La obra se había estrenado el 21 de septiembre en el Parque, frente al Río de la Plata. Azul el cielo, azul el río por el que navegaban los veleros. Un ambiente bucólico, el césped verde valle, cortado por paredes de cemento con los nombres grabados de personas desaparecidas desde 1969 (el Cordobazo) hasta el fin de la última dictadura militar, y el edificio que alberga información. Un escenario de contrastes. tal vez fue eso: ese fondo disonante, imposible, lo que me adormeció. O fue la fuerza de los relatos.

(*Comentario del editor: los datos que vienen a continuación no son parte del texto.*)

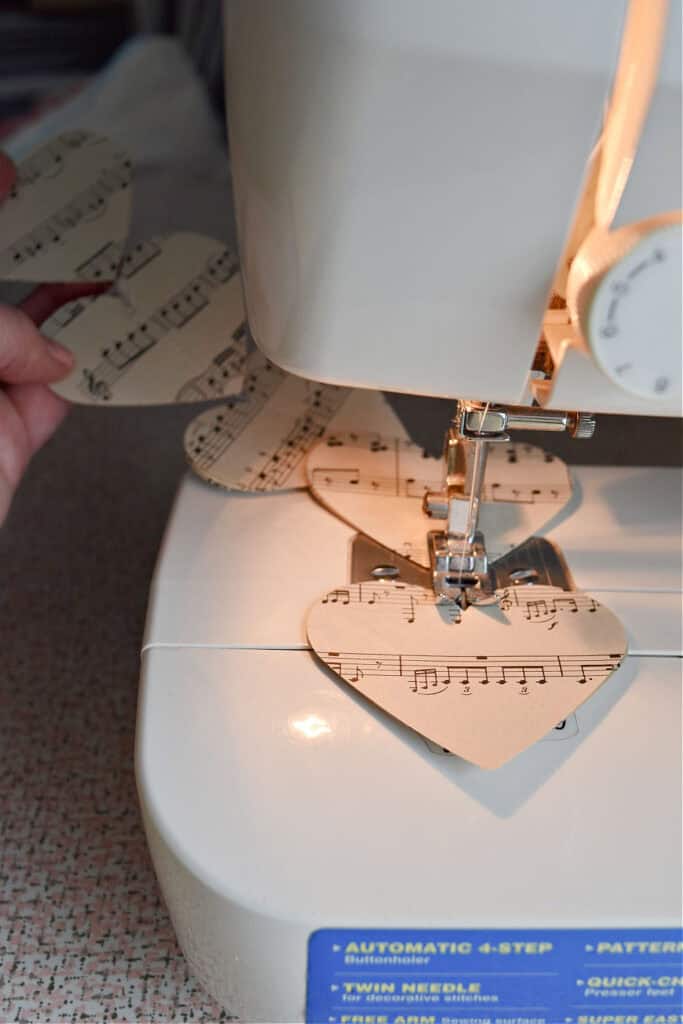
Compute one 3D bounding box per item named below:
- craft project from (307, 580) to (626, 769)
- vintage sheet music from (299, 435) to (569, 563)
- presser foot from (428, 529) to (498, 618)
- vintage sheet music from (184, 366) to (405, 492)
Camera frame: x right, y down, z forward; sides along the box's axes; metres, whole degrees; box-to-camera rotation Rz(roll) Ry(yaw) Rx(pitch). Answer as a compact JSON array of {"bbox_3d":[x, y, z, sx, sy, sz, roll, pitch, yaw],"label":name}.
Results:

Cada grupo seguía por los senderos, entre árboles, primero a una actriz, después a otra. Al mío le tocó escuchar la historia de Buscarita “Carmen” Imperí Roa, chilena, madre de siete hijos, nacida en 1937. El mayor, Pepe, había perdido sus dos piernas en un accidente y la familia lo acompañó a la Argentina para hacer un tratamiento de rehabilitación. Pepe fue militante de la JUP, fundador del Frente de Lisiados Peronistas y luego se unió a Montoneros. Fue secuestrado el 28 de noviembre de 1978 junto con su compañera, Gertrudis Hlaczik, y su hija Claudia, en Guernica, y llevado al CDD El Olimpo. En 2000, Buscarita, vicepresidenta de Abuelas, encontró a Claudia, quien integra la Comisión Directiva. Karina Frau, la actriz, contó todo en primera persona, equivocó algún nombre, y su relato, ahí, en medio del verde y el azul adormecedores, sonó tan verosímil que en un momento me descubrí a mí misma pensando: no dan las edades. Buscarita-Karina no puede tener 86 años. Su historia me hizo llorar, ella también lloraba, y yo la miraba fijo a los ojos como para acompañar ese dolor revivido.

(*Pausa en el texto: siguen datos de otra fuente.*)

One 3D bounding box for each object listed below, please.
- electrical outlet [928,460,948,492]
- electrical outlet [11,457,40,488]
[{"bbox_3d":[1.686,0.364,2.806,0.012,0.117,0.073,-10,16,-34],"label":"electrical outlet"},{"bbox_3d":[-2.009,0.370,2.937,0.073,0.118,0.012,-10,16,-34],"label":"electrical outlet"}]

Luego seguimos a Florencia Bergallo en la piel de Sonia Torres, cordobesa, de Villa Dolores, 94 años, única sobreviviente de Abuelas de la filial Córdoba. Su hija Silvina, estudiante de Ciencias Económicas, fue secuestrada en marzo junto con su pareja, militantes del PRT-ERP, en Alta Córdoba, en marzo de 1976, ella embarazada de seis meses. Florencia-Sonia contaba que su hija era nadadora, y movía los brazos imitando su vuelo de mariposa acuática. Acodada en la baranda frente a esa masa de agua imposible de azul, los veleros más allá, decía que iba a seguir buscando a ese nieto nacido en cautiverio, y que aún no encontró.
No sé si no quise, no pude o no supe (tomo esta tríada verbal de un ensayo de la historiadora cordobesa María Laura Ortiz) diferenciar ficción y realidad, si el presente y el pasado se me mezclaron o si en eso, precisamente, consistió la interrupción temporaria de la incredulidad. Seguramente fue la fuerza de la representación de las actrices las que lograron esa… ¿sinergia? Y el entorno adormecedor no tuvo que ver. ¿Habrá sido aquel paisano confundido del siglo XIX que reencarnó en mí para salvar a Moreira?
No lo sé, pero sí puedo decir que, en definitiva, el terror nunca es una canción de cuna. Y yo sigo buscando explicaciones.